As occurred during the 2019 protests, there are almost certainly dangerous organizations taking advantage of the protests to engage in their own forms of violence and criminality. Some may be ideological, intent on damaging the government. Others may be criminal, using the protests as cover to engage in robbery. The presence of those groups is one reason (along with abuses by security forces) that the violence in protests escalates quickly.
However, those violent groups are not the root cause of the protests and focusing on them will not resolve the tensions and anger that a far larger portion of the population feels.
Governments mistakenly attempt to focus on those extreme violent actors in part as a way to discredit the broader protest movement and its legitimate concerns. Those attempts at polarization by governments often backfire and make the public feel that the government is out of touch with their legitimate concerns. I expect governments to continue making this mistake if protests break out in other countries in the coming months.
Police abuses escalate protests
In the Colombia case, a murder by police officers was the spark for the protests. But throughout the protests that followed on Wednesday and Thursday last week, police officers used excessive force and were caught on camera. A number of videos posted to social media show Colombian police hitting protesters, firing weapons, and aggressively attacking those who are filming them. These actions escalated the protests and likely brought more people to the streets.
The events in Colombia followed a pattern that was seen in the protest wave throughout the region in late 2019. Abuses by security forces increased the levels of violence by the more radical protesters while also bringing a large number of peaceful protesters to the streets who sat out the initial round of protests. As police use force against peaceful protesters, that simply drives greater public anger and more people to the streets. It becomes a cycle that is difficult to break.

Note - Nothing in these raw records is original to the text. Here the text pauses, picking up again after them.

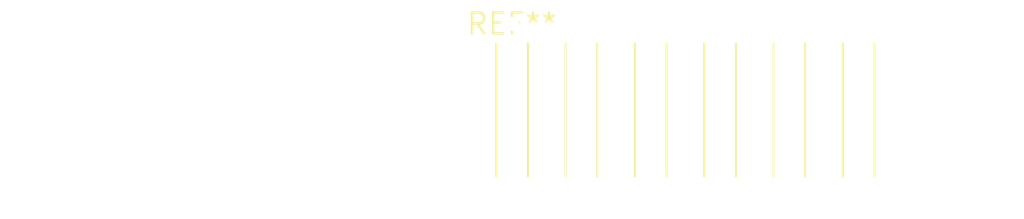
<source format=kicad_pcb>
(kicad_pcb (version 20240108) (generator pcbnew)

  (general
    (thickness 1.6)
  )

  (paper "A4")
  (layers
    (0 "F.Cu" signal)
    (31 "B.Cu" signal)
    (32 "B.Adhes" user "B.Adhesive")
    (33 "F.Adhes" user "F.Adhesive")
    (34 "B.Paste" user)
    (35 "F.Paste" user)
    (36 "B.SilkS" user "B.Silkscreen")
    (37 "F.SilkS" user "F.Silkscreen")
    (38 "B.Mask" user)
    (39 "F.Mask" user)
    (40 "Dwgs.User" user "User.Drawings")
    (41 "Cmts.User" user "User.Comments")
    (42 "Eco1.User" user "User.Eco1")
    (43 "Eco2.User" user "User.Eco2")
    (44 "Edge.Cuts" user)
    (45 "Margin" user)
    (46 "B.CrtYd" user "B.Courtyard")
    (47 "F.CrtYd" user "F.Courtyard")
    (48 "B.Fab" user)
    (49 "F.Fab" user)
    (50 "User.1" user)
    (51 "User.2" user)
    (52 "User.3" user)
    (53 "User.4" user)
    (54 "User.5" user)
    (55 "User.6" user)
    (56 "User.7" user)
    (57 "User.8" user)
    (58 "User.9" user)
  )

  (setup
    (pad_to_mask_clearance 0)
    (pcbplotparams
      (layerselection 0x00010fc_ffffffff)
      (plot_on_all_layers_selection 0x0000000_00000000)
      (disableapertmacros false)
      (usegerberextensions false)
      (usegerberattributes false)
      (usegerberadvancedattributes false)
      (creategerberjobfile false)
      (dashed_line_dash_ratio 12.000000)
      (dashed_line_gap_ratio 3.000000)
      (svgprecision 4)
      (plotframeref false)
      (viasonmask false)
      (mode 1)
      (useauxorigin false)
      (hpglpennumber 1)
      (hpglpenspeed 20)
      (hpglpendiameter 15.000000)
      (dxfpolygonmode false)
      (dxfimperialunits false)
      (dxfusepcbnewfont false)
      (psnegative false)
      (psa4output false)
      (plotreference false)
      (plotvalue false)
      (plotinvisibletext false)
      (sketchpadsonfab false)
      (subtractmaskfromsilk false)
      (outputformat 1)
      (mirror false)
      (drillshape 1)
      (scaleselection 1)
      (outputdirectory "")
    )
  )

  (net 0 "")

  (footprint "SolderWire-0.25sqmm_1x06_P4.2mm_D0.65mm_OD1.7mm_Relief" (layer "F.Cu") (at 0 0))

)

</source>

If a new wave of protests hits Latin America in the coming months, it is nearly certain that abuses by police forces will cause escalations.
Protests correlate and can spread
Every protest has its own unique causes. The protests in Colombia are specific to that country and the solutions to resolve the protests will be Colombia-specific.
Yet, it’s also true that protests correlate within the region. The basic conditions that lead to protests (weak economies, anger at structural inequalities) are similar in much of the region. Social media makes it easier for information about protests to spread. The perception of “successful” protests leads to others believing that protests in their own cities and countries may be successful. Organizers take inspiration from each other. Tactics can be shared.
The protests in Colombia are not going to directly cause renewed protests in Ecuador or Peru or Mexico or Chile. Protests in other countries will require their own incident to bring people to the streets and it is difficult to predict the precise event that will trigger a protest. Yet, Colombia’s protests should be a warning sign to other countries in South America that a new protest wave may be building. Don’t let the common refrain of “every country is different” cloud the fact that these protest events have reasons to group together as they did last year.
Thanks for reading
I tend to analogize protest movements to fires (kindling, sparks, fuel, etc) and that’s awkward when there are large parts of the West in the US and the Pantanal in Brazil burning with real fires. I’m sorry about that and will work on a better analogy. Meanwhile, I hope everyone is staying safe.